What I’m Reading: A Murmuration of Starlings

A Murmuration of Starlings is Jake Adam York’s second book of poems and winner of the 2007 Crab Orchard Series in Poetry–Open Competition. While I’ve admired York’s poems in journals over the past couple of years, I missed his first book Murder Ballads and plan to go back to that as soon as possible.

The opening poem of A Murmuration of Starlings, “Shall Be Taught to Speak,” begins with the familiar territory of how European Starlings were introduced to America in 1890 in an attempt to populate North America with all of the birds mentioned in Shakespeare. However, the poem then makes a dramatic shift to a photograph of a lynching in Arkansas from the same time period. This twining of the images of starlings and racial discord sets the theme for the rest of the book, which is mostly concerned with the Civil Rights era. At first, I thought the poem a bit heavy-handed in the connection; however, on reading the complete book, I have come to appreciate its place.

The rest of the book is wave on wave of poems that circle one of the most painful episodes in our history, poems of Emmet Till, riots, and the Birmingham church bombings. While the poems serve as historical markers, they are transformed by the careful weaving of one extended metaphor that is ever-changing: the starlings as darkness, threat, voice in the face of silence, all the buried secrets that refuse to remain unheard.
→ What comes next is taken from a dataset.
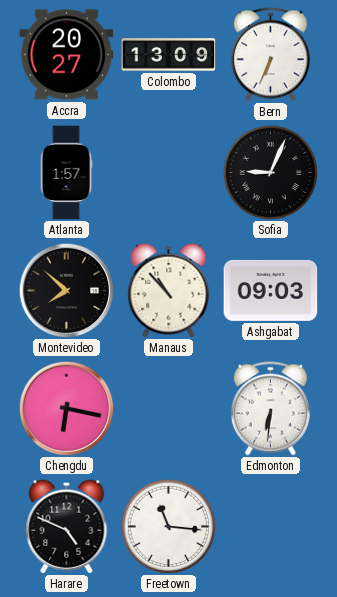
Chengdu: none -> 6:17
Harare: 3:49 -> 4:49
With subject matter so laced through with emotion, it is sometimes easy for a poet to let the themes carry the poem, to let technique slip; not York. He is a master of sound and line. He does not rely on hard end-rhymes but nests sounds within lines and then lets them echo throughout the poems, something subtle and haunting.

This is a book heavy with history. Living now in the south, I’m left with the question: How do we rise, phoenix-like, from so much hate?
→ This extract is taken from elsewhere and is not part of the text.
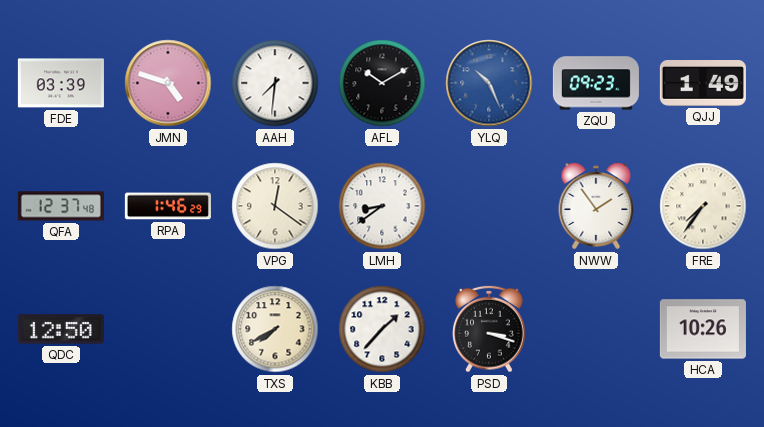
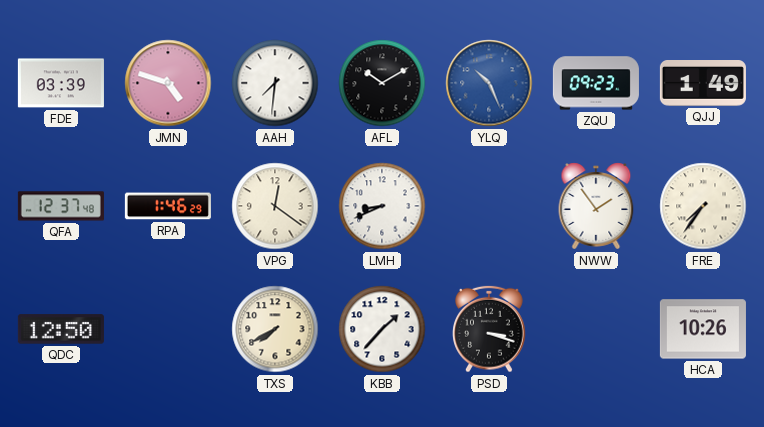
LMH: 8:39 -> 8:41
York’s website offers this about the book:
A Murmuration of Starlings is the second in a projected series of volumes that elegize the martyrs of the Civil Rights Movement.

I inadvertently began this series in the course of composing Murder Ballads when poems about industrial accidents in Alabama’s steel industry lead me into the veins of the state’s racial history, through which I found my way to (or, more properly, back to) the stories of the Civil Rights Movement, particularly the gruesome murders of those whose names are inscribed on the Civil Rights Memorial in Montgomery, Alabama. After Murder Ballads was complete, I dedicated myself to extending into a series the poems for the Civil Rights Martyrs, and within about 18 months, I had a series of poems revolving around an exploration of the Emmitt Till murder trial and an exploration of the murder of Jimmie Lee Jackson.